- _Work order_
Copy out, from the data, each line containing the string "lines".

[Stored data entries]

○ ○ ○ ○ ○ ○ ○

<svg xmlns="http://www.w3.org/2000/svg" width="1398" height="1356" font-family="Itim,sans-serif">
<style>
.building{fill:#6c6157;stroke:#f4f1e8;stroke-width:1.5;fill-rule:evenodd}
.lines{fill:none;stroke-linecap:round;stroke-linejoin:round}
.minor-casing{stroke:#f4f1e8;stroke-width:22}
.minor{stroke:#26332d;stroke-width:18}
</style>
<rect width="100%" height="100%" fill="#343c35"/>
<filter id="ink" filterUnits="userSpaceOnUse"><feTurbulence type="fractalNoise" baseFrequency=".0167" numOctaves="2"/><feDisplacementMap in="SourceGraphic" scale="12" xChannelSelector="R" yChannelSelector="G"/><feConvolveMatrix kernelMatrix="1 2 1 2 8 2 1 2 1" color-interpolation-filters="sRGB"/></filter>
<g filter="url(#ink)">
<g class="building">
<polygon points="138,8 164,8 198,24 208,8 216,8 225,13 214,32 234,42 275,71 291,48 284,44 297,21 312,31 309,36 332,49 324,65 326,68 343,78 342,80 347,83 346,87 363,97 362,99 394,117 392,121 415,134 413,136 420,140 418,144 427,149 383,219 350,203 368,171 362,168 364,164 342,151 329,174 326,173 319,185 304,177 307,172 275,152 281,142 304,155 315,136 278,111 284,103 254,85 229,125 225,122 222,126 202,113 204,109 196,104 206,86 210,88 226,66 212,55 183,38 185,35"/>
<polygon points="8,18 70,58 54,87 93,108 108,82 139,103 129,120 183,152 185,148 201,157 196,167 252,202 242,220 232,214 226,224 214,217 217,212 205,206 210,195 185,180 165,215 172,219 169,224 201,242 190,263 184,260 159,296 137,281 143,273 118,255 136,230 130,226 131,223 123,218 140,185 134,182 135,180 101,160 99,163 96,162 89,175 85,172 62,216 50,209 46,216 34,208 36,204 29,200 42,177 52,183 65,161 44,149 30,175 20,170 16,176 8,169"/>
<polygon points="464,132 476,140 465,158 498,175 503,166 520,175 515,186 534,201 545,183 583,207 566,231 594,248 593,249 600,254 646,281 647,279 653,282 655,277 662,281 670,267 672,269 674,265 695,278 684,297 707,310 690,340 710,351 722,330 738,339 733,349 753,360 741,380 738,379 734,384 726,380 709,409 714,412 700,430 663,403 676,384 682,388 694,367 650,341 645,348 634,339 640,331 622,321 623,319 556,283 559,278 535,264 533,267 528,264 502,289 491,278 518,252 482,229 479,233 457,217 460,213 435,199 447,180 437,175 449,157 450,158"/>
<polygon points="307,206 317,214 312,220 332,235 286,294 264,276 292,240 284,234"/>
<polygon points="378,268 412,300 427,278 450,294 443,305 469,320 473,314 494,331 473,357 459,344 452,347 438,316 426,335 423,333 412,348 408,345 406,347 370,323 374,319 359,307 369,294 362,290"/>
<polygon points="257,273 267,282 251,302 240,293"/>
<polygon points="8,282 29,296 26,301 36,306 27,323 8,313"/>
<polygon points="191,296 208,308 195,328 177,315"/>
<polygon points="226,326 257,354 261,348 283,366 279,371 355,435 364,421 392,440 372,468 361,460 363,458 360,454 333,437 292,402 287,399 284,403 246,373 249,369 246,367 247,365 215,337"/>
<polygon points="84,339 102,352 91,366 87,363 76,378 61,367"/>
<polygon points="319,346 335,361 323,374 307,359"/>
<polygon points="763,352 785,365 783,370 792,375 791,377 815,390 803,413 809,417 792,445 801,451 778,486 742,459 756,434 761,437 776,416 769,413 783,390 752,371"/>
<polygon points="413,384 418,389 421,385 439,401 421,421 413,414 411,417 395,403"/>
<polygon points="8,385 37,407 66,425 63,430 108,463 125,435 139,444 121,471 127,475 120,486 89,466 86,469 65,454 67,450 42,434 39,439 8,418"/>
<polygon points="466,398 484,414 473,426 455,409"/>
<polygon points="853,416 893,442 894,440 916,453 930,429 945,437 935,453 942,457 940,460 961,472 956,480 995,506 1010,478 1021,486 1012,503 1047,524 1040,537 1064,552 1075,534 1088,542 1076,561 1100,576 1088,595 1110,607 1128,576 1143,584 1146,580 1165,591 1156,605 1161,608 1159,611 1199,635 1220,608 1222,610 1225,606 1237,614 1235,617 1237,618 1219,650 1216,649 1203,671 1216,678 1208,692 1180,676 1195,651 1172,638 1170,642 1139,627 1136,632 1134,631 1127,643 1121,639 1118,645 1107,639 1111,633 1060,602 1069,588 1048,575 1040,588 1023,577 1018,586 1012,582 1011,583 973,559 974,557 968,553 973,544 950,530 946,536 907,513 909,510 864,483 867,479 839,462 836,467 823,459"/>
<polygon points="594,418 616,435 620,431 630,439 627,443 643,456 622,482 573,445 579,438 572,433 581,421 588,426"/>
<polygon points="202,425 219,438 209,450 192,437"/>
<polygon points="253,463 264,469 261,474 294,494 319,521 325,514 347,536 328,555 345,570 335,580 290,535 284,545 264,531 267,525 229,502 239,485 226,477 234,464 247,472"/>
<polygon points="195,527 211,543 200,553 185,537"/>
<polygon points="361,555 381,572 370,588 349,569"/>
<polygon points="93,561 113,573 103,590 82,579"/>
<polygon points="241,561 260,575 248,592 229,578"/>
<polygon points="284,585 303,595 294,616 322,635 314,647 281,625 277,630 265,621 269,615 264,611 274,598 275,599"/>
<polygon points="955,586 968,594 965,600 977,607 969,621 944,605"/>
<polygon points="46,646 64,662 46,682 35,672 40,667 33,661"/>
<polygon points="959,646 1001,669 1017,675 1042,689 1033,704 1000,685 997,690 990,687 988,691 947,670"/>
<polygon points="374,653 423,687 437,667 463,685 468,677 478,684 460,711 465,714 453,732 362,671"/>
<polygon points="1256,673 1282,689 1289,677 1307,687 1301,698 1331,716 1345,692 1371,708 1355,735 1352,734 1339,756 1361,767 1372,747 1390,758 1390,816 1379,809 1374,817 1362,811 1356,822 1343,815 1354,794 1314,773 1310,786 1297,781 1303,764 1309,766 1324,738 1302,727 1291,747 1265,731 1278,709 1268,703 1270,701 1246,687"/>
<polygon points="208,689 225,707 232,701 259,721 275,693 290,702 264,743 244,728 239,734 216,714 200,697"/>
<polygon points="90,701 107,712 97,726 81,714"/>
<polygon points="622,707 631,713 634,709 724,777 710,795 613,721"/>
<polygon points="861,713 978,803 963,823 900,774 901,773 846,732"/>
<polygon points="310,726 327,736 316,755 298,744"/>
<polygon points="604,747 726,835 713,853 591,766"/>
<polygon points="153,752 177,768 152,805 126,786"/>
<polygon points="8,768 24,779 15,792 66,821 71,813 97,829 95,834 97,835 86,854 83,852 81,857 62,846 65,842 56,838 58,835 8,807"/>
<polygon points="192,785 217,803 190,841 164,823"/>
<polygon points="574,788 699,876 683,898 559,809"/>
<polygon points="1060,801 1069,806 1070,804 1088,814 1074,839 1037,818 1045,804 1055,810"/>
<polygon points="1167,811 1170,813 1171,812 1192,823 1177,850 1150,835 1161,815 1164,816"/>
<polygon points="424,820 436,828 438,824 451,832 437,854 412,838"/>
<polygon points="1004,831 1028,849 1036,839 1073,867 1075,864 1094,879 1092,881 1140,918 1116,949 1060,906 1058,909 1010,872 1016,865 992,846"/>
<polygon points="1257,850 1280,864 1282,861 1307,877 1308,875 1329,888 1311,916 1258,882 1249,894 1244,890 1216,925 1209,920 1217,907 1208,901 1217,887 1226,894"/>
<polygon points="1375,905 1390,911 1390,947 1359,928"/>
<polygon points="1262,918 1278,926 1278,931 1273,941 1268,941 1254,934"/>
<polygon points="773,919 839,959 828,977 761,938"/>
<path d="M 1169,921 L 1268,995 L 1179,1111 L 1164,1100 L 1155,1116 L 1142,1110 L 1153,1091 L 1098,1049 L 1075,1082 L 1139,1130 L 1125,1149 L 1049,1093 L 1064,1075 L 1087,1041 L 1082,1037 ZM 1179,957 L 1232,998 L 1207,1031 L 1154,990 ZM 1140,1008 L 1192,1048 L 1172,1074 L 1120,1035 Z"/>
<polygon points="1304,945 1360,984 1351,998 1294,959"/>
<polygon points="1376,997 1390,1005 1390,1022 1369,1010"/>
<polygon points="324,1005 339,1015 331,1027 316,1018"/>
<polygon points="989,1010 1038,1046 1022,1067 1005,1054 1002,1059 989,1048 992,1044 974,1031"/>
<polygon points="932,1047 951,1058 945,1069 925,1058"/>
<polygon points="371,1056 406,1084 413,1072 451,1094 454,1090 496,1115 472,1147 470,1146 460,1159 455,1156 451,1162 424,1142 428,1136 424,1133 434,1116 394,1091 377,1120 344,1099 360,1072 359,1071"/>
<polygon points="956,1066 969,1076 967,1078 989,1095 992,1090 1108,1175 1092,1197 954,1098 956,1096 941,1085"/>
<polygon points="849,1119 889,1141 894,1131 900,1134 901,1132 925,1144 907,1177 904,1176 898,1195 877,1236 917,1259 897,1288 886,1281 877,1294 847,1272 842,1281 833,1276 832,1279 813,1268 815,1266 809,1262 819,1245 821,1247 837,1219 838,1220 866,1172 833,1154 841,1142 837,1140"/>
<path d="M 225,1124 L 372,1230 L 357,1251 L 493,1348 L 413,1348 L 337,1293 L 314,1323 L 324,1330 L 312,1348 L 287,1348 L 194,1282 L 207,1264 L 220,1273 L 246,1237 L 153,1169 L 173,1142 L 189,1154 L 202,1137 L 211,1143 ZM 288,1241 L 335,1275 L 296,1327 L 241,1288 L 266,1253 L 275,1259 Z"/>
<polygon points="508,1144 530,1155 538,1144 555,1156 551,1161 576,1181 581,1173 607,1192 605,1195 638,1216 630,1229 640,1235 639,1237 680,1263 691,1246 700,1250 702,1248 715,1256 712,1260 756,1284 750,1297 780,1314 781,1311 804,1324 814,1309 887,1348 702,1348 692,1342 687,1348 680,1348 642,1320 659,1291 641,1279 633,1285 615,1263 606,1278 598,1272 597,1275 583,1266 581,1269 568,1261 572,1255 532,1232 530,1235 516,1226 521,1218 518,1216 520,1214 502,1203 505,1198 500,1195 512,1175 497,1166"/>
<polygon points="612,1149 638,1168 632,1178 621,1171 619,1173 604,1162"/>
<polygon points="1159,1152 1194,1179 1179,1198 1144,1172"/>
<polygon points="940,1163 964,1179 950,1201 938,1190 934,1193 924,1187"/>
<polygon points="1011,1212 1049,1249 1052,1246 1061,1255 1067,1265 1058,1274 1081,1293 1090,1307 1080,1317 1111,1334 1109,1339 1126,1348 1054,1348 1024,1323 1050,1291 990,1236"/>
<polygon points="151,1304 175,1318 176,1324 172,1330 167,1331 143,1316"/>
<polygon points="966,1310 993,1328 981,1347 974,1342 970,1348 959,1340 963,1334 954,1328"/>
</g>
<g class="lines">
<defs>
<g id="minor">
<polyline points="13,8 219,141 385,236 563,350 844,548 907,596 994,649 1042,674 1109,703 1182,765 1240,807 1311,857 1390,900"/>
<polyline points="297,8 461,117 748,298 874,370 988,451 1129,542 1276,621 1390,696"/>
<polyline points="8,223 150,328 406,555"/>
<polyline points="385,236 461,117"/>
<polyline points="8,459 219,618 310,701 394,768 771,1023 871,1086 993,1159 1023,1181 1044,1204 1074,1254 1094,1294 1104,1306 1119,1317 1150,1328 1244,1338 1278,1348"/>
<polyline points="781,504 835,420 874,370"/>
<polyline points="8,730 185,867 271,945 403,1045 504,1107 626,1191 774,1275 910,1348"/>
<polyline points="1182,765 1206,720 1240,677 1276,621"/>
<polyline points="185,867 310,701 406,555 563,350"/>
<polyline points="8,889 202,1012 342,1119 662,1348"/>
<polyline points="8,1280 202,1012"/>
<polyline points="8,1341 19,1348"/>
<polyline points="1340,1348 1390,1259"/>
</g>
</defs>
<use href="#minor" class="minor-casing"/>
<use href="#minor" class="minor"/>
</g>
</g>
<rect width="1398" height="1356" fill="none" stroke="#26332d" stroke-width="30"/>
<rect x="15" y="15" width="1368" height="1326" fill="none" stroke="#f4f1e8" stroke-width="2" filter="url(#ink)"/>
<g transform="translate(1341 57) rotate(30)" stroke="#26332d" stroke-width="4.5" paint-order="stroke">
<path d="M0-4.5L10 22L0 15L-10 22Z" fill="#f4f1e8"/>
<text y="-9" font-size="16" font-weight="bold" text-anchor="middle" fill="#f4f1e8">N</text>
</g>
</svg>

○ ○ ○ ○ ○ ○ ○

- _Solution to the exercise_
.lines{fill:none;stroke-linecap:round;stroke-linejoin:round}
<g class="lines">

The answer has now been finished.